Making Change Stick – applying Agile Principles to Management & Running Organizations
Steven Denning is currently writing a book based on the work he’s been doing on this topic, titled “The Leader’s Guide to Radical Management: Re-inventing the Workplace for the 21st Century”, coming out in November 2010. More details can be found here.
He champions creating environments that foster the formation of high performance teams, and has identified that Agile software development approaches help to create a culture of high performance here.
In his new book he discusses the challenges faced in making organizational change stick – cultural change is difficult and there will be pressure to revert to the old ways of doing things. Making an Agile transition is a major change for many organisations and the resistance to change is often more than is anticipated.
** Steve provides some advice in the form of 10 practices for getting change right that you an read in a recent InfoQ article here.
Two practices he mentions include:
- Change will happen quickly or not all. Once organizational change takes off, it will happen rapidly. The process is viral in nature. The idea is a virus that is either growing and spreading and propagating itself; or dying and de-energizing people and spawning new constraints. There isn’t much in between. A top-down process that is grinding it out, step by step, unit by unit, is usually generating massive quantities of anti-bodies that will lead to mediocre implementation or even total failure.
- I can’t wait to discuss this with Steven at our 5/6 webinar – to see how the CMMI model of maturity affects this or not. Low maturity organizations can not handle massive changes – they need smaller changes as they mature. But I can see creating a wave that must be allowed to take off – or it will die. Just like waves in the ocean – if they hit a wall, they stop pretty fast !
- The top of the organization must support—and be supported. Although implementation of radical management cannot be accomplished by top-down directives or rollout programs, the support of the very top of the organization is key to creating the umbrella for change, for setting direction and heading off the inevitable “death threats” to the idea. Yet the top cannot make it happen alone. In a large organization, the top will need many others to communicate the idea throughout the organization in an authentic way.

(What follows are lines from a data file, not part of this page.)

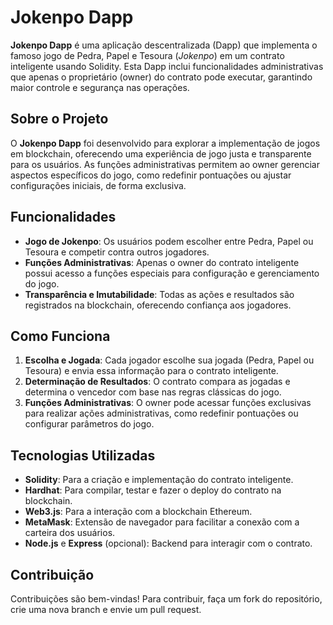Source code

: # Jokenpo Dapp

**Jokenpo Dapp** é uma aplicação descentralizada (Dapp) que implementa o famoso jogo de Pedra, Papel e Tesoura (*Jokenpo*) em um contrato inteligente usando Solidity. Esta Dapp inclui funcionalidades administrativas que apenas o proprietário (owner) do contrato pode executar, garantindo maior controle e segurança nas operações.

## Sobre o Projeto

O **Jokenpo Dapp** foi desenvolvido para explorar a implementação de jogos em blockchain, oferecendo uma experiência de jogo justa e transparente para os usuários. As funções administrativas permitem ao owner gerenciar aspectos específicos do jogo, como redefinir pontuações ou ajustar configurações iniciais, de forma exclusiva.

## Funcionalidades

- **Jogo de Jokenpo**: Os usuários podem escolher entre Pedra, Papel ou Tesoura e competir contra outros jogadores.
- **Funções Administrativas**: Apenas o owner do contrato inteligente possui acesso a funções especiais para configuração e gerenciamento do jogo.
- **Transparência e Imutabilidade**: Todas as ações e resultados são registrados na blockchain, oferecendo confiança aos jogadores.

## Como Funciona

1. **Escolha e Jogada**: Cada jogador escolhe sua jogada (Pedra, Papel ou Tesoura) e envia essa informação para o contrato inteligente.
2. **Determinação de Resultados**: O contrato compara as jogadas e determina o vencedor com base nas regras clássicas do jogo.
3. **Funções Administrativas**: O owner pode acessar funções exclusivas para realizar ações administrativas, como redefinir pontuações ou configurar parâmetros do jogo.

## Tecnologias Utilizadas

- **Solidity**: Para a criação e implementação do contrato inteligente.
- **Hardhat**: Para compilar, testar e fazer o deploy do contrato na blockchain.
- **Web3.js**: Para a interação com a blockchain Ethereum.
- **MetaMask**: Extensão de navegador para facilitar a conexão com a carteira dos usuários.
- **Node.js** e **Express** (opcional): Backend para interagir com o contrato.

## Contribuição

Contribuições são bem-vindas! Para contribuir, faça um fork do repositório, crie uma nova branch e envie um pull request.

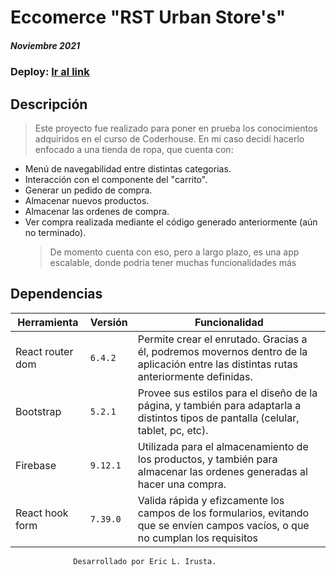 # Eccomerce "RST Urban Store's"

##### Noviembre 2021

### Deploy: [Ir al link]

## Descripción

> Este proyecto fue realizado para poner en prueba los conocimientos adquiridos en el curso de Coderhouse.
> En mi caso decidí hacerlo enfocado a una tienda de ropa, que cuenta con:

- Menú de navegabilidad entre distintas categorias.
- Interacción con el componente del "carrito".
- Generar un pedido de compra.
- Almacenar nuevos productos.
- Almacenar las ordenes de compra.
- Ver compra realizada mediante el código generado anteriormente (aún no terminado).
  > De momento cuenta con eso, pero a largo plazo, es una app escalable, donde podria tener muchas funcionalidades más

## Dependencias

| Herramienta      | Versión  | Funcionalidad                                                                                                                         |
| ---------------- | -------- | ------------------------------------------------------------------------------------------------------------------------------------- |
| React router dom | `6.4.2`  | Permite crear el enrutado. Gracias a él, podremos movernos dentro de la aplicación entre las distintas rutas anteriormente definidas. |
| Bootstrap        | `5.2.1`  | Provee sus estilos para el diseño de la página, y también para adaptarla a distintos tipos de pantalla (celular, tablet, pc, etc).    |
| Firebase         | `9.12.1` | Utilizada para el almacenamiento de los productos, y también para almacenar las ordenes generadas al hacer una compra.                |
| React hook form  | `7.39.0` | Valida rápida y efizcamente los campos de los formularios, evitando que se envíen campos vacíos, o que no cumplan los requisitos      |

                  Desarrollado por Eric L. Irusta.

[ir al link]: https://urbanstorerst.netlify.app
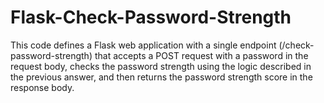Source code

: # Flask-Check-Password-Strength
This code defines a Flask web application with a single endpoint (/check-password-strength) that accepts a POST request with a password in the request body, checks the password strength using the logic described in the previous answer, and then returns the password strength score in the response body.
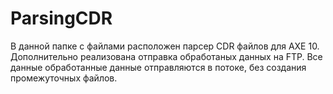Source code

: # ParsingCDR
В данной папке с файлами расположен парсер CDR файлов для AXE 10.
Дополнительно реализована отправка обработаных данных на FTP.
Все данные обработанные данные отправляются в потоке, без создания промежуточных файлов. 
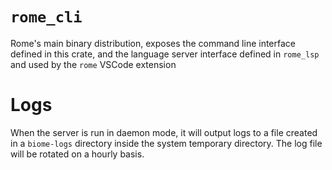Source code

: # `rome_cli`

Rome's main binary distribution, exposes the command line interface defined in
this crate, and the language server interface defined in `rome_lsp` and used by
the `rome` VSCode extension

# Logs

When the server is run in daemon mode, it will output logs to a file created in
a `biome-logs` directory inside the system temporary directory. The log file
will be rotated on a hourly basis.
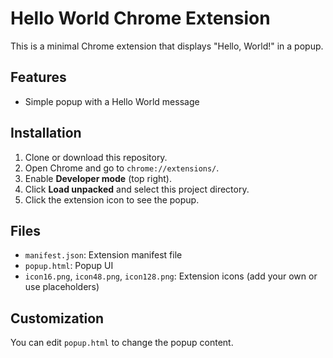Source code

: # Hello World Chrome Extension

This is a minimal Chrome extension that displays "Hello, World!" in a popup.

## Features

- Simple popup with a Hello World message

## Installation

1. Clone or download this repository.
2. Open Chrome and go to `chrome://extensions/`.
3. Enable **Developer mode** (top right).
4. Click **Load unpacked** and select this project directory.
5. Click the extension icon to see the popup.

## Files

- `manifest.json`: Extension manifest file
- `popup.html`: Popup UI
- `icon16.png`, `icon48.png`, `icon128.png`: Extension icons (add your own or use placeholders)

## Customization

You can edit `popup.html` to change the popup content.
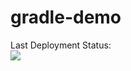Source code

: # gradle-demo

Last Deployment Status:<br>
<img src="https://github.com/GulshirinBerdiyeva/
gradle-demo/workflows/GRADLE-DEMO/badge.svg?branch=main"><br>
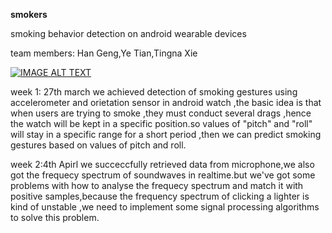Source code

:  **smokers**
 
smoking behavior detection on android wearable devices

team members: Han Geng,Ye Tian,Tingna Xie

[![IMAGE ALT TEXT](http://img.youtube.com/vi/0YwCEhQb5EQ/0.jpg)](http://www.youtube.com/watch?v=0YwCEhQb5EQ "Video Title")

week 1: 27th march 
we achieved detection of smoking gestures using accelerometer and orietation sensor in android watch ,the basic idea is that when users are trying to smoke ,they must conduct several drags ,hence the watch will be kept in a specific position.so values of "pitch" and "roll" will stay in a specific range for a short period ,then we can predict smoking gestures based on values of pitch and roll.

week 2:4th Apirl
we succeccfully retrieved data from microphone,we also got the frequecy spectrum of soundwaves in realtime.but we've got some problems with how to analyse the frequecy spectrum and match it with positive samples,because the frequency spectrum of clicking a lighter is kind of unstable ,we need to implement some signal processing algorithms to solve this problem.
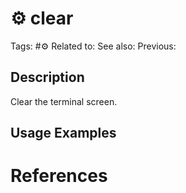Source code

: # ⚙️ clear

Tags: #⚙️
Related to:
See also:
Previous:

## Description

Clear the terminal screen.

## Usage Examples

### 

# References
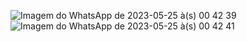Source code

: ![Imagem do WhatsApp de 2023-05-25 à(s) 00 42 39](https://github.com/s2breninn/Folha-salarial-in-c-/assets/89087720/8bb49747-8780-4583-be14-5372b189254e)
![Imagem do WhatsApp de 2023-05-25 à(s) 00 42 41](https://github.com/s2breninn/Folha-salarial-in-c-/assets/89087720/1471a760-2ca7-457b-b7ee-152b95c0ddd0)


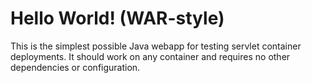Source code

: Hello World! (WAR-style)
===============

This is the simplest possible Java webapp for testing servlet container deployments.  It should work on any container and requires no other dependencies or configuration.
#
#
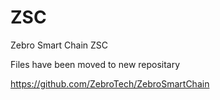 # ZSC
Zebro Smart Chain ZSC

Files have been moved to new repositary

https://github.com/ZebroTech/ZebroSmartChain
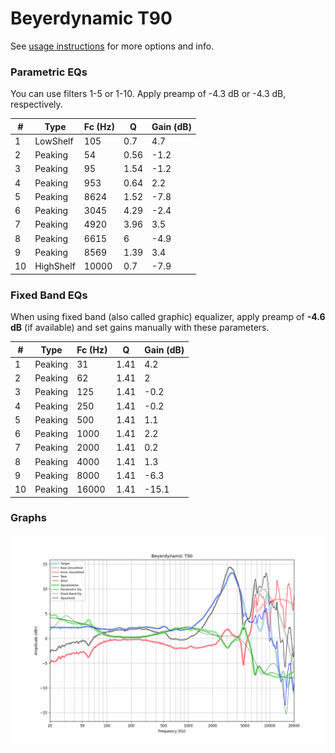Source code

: # Beyerdynamic T90
See [usage instructions](https://github.com/jaakkopasanen/AutoEq#usage) for more options and info.

### Parametric EQs
You can use filters 1-5 or 1-10. Apply preamp of -4.3 dB or -4.3 dB, respectively.

|   # | Type      |   Fc (Hz) |    Q |   Gain (dB) |
|-----|-----------|-----------|------|-------------|
|   1 | LowShelf  |       105 | 0.7  |         4.7 |
|   2 | Peaking   |        54 | 0.56 |        -1.2 |
|   3 | Peaking   |        95 | 1.54 |        -1.2 |
|   4 | Peaking   |       953 | 0.64 |         2.2 |
|   5 | Peaking   |      8624 | 1.52 |        -7.8 |
|   6 | Peaking   |      3045 | 4.29 |        -2.4 |
|   7 | Peaking   |      4920 | 3.96 |         3.5 |
|   8 | Peaking   |      6615 | 6    |        -4.9 |
|   9 | Peaking   |      8569 | 1.39 |         3.4 |
|  10 | HighShelf |     10000 | 0.7  |        -7.9 |

### Fixed Band EQs
When using fixed band (also called graphic) equalizer, apply preamp of **-4.6 dB** (if available) and set gains manually with these parameters.

|   # | Type    |   Fc (Hz) |    Q |   Gain (dB) |
|-----|---------|-----------|------|-------------|
|   1 | Peaking |        31 | 1.41 |         4.2 |
|   2 | Peaking |        62 | 1.41 |         2   |
|   3 | Peaking |       125 | 1.41 |        -0.2 |
|   4 | Peaking |       250 | 1.41 |        -0.2 |
|   5 | Peaking |       500 | 1.41 |         1.1 |
|   6 | Peaking |      1000 | 1.41 |         2.2 |
|   7 | Peaking |      2000 | 1.41 |         0.2 |
|   8 | Peaking |      4000 | 1.41 |         1.3 |
|   9 | Peaking |      8000 | 1.41 |        -6.3 |
|  10 | Peaking |     16000 | 1.41 |       -15.1 |

### Graphs
![](./Beyerdynamic%20T90.png)
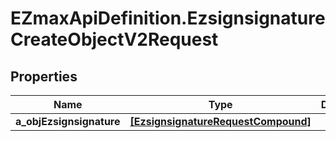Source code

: # EZmaxApiDefinition.EzsignsignatureCreateObjectV2Request

## Properties

Name | Type | Description | Notes
------------ | ------------- | ------------- | -------------
**a_objEzsignsignature** | [**[EzsignsignatureRequestCompound]**](EzsignsignatureRequestCompound.md) |  | 


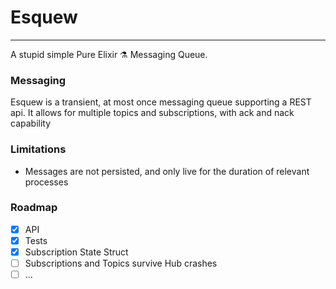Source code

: # Esquew

---
A stupid simple Pure Elixir ⚗️ Messaging Queue. 

### Messaging

Esquew is a transient, at most once messaging queue supporting a REST api. It allows for multiple topics and subscriptions, with ack and nack capability

### Limitations

- Messages are not persisted, and only live for the duration of relevant processes

### Roadmap
- [X] API
- [X] Tests 
- [X] Subscription State Struct
- [ ] Subscriptions and Topics survive Hub crashes
- [ ] ...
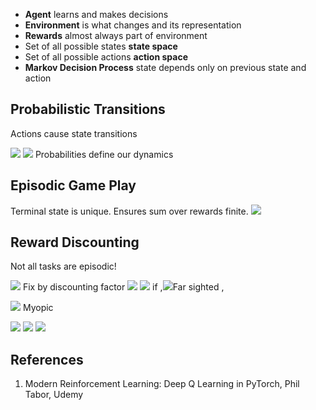 * **Agent** learns and makes decisions
* **Environment** is what changes and its representation
* **Rewards** almost always part of environment
* Set of all possible states **state space**
* Set of all possible actions **action space**
* **Markov Decision Process** state depends only on previous state and action

## Probabilistic Transitions
Actions cause state transitions

<img src="https://render.githubusercontent.com/render/math?math=p(s',r|a,s) \neq 1">

<img src="https://render.githubusercontent.com/render/math?math=\sum_{(s',r)} p(s',r|a,s)=1">
Probabilities define our dynamics

## Episodic Game Play
Terminal state is unique. Ensures sum over rewards finite. <img src="https://render.githubusercontent.com/render/math?math=G_T=0">

## Reward Discounting

Not all tasks are episodic!


<img src="https://render.githubusercontent.com/render/math?math=\sum_{t=0}^\infty R_t \to \infty">
Fix by discounting factor <img src="https://render.githubusercontent.com/render/math?math=\gamma">


<img src="https://render.githubusercontent.com/render/math?math=0 \leq \gamma \leq 1">
if ,<img src="https://render.githubusercontent.com/render/math?math=\gamma \to 1 ">Far sighted ,

<img src="https://render.githubusercontent.com/render/math?math=\gamma \to 0"> Myopic

<img src="https://render.githubusercontent.com/render/math?math=0.95 \leq \gamma \leq 0.99">

<img src="https://render.githubusercontent.com/render/math?math=G_t=R_{t+1} + \gammaR_{t+2} + \gamma^2R{t+3}=\sum_{k=0}^\infty \gamma^kR{t+k+1}">



<img src="https://render.githubusercontent.com/render/math?math=">

## References
1. Modern Reinforcement Learning: Deep Q Learning in PyTorch, Phil Tabor, Udemy
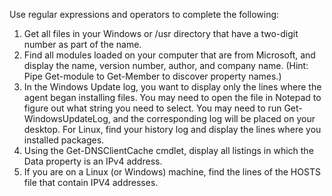 Use regular expressions and operators to complete the following:

1.	Get all files in your Windows or /usr directory that have a two-digit number as part of the name.
2.	Find all modules loaded on your computer that are from Microsoft, and display the name, version number, author, and company name. (Hint: Pipe Get-module to Get-Member to discover property names.)
3.	In the Windows Update log, you want to display only the lines where the agent began installing files. You may need to open the file in Notepad to figure out what string you need to select. You may need to run Get-WindowsUpdateLog, and the corresponding log will be placed on your desktop.
For Linux, find your history log and display the lines where you installed packages.
4.	Using the Get-DNSClientCache cmdlet, display all listings in which the Data property is an IPv4 address.
5.	If you are on a Linux (or Windows) machine, find the lines of the HOSTS file that contain IPV4 addresses.
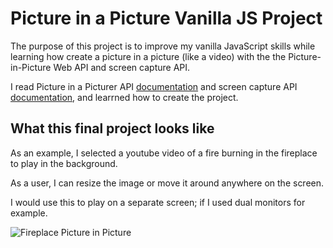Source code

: # Picture in a Picture Vanilla JS Project

The purpose of this project is to improve my vanilla JavaScript skills while learning how create a picture in a picture (like a video) with the the Picture-in-Picture Web API and screen capture API. 

I read Picture in a Picturer API [documentation](https://w3c.github.io/picture-in-picture/) and screen capture API [documentation](https://developer.mozilla.org/en-US/docs/Web/API), and learrned how to create the project.

## What this final project looks like

As an example, I selected a youtube video of a fire burning in the fireplace to play in the background.

As a user, I can resize the image or move it around anywhere on the screen. 

I would use this to play on a separate screen; if I used dual monitors for example.

![Fireplace Picture in Picture](image.jpg)

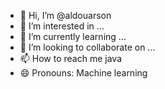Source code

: - 👋 Hi, I’m @aldouarson
- 👀 I’m interested in ...
- 🌱 I’m currently learning ...
- 💞️ I’m looking to collaborate on ...
- 📫 How to reach me java
- 😄 Pronouns: Machine learning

- This will be a good one to discuss on the webinar on 5/6 with Steve as well. How authentic communication should happen is intreging to me. What is an “authentic” way? And how can the organization help? As an Agile-Lean coach to companies, I agree that the top can not do it alone. You need support and involvement of the organiation for it to succeed. And just like communication is often the death of any initiative, project or program…..it can kill the adoption of agile-lean in an organization if findings, changes, how people will be or not be affected is communicated…..along with much more news.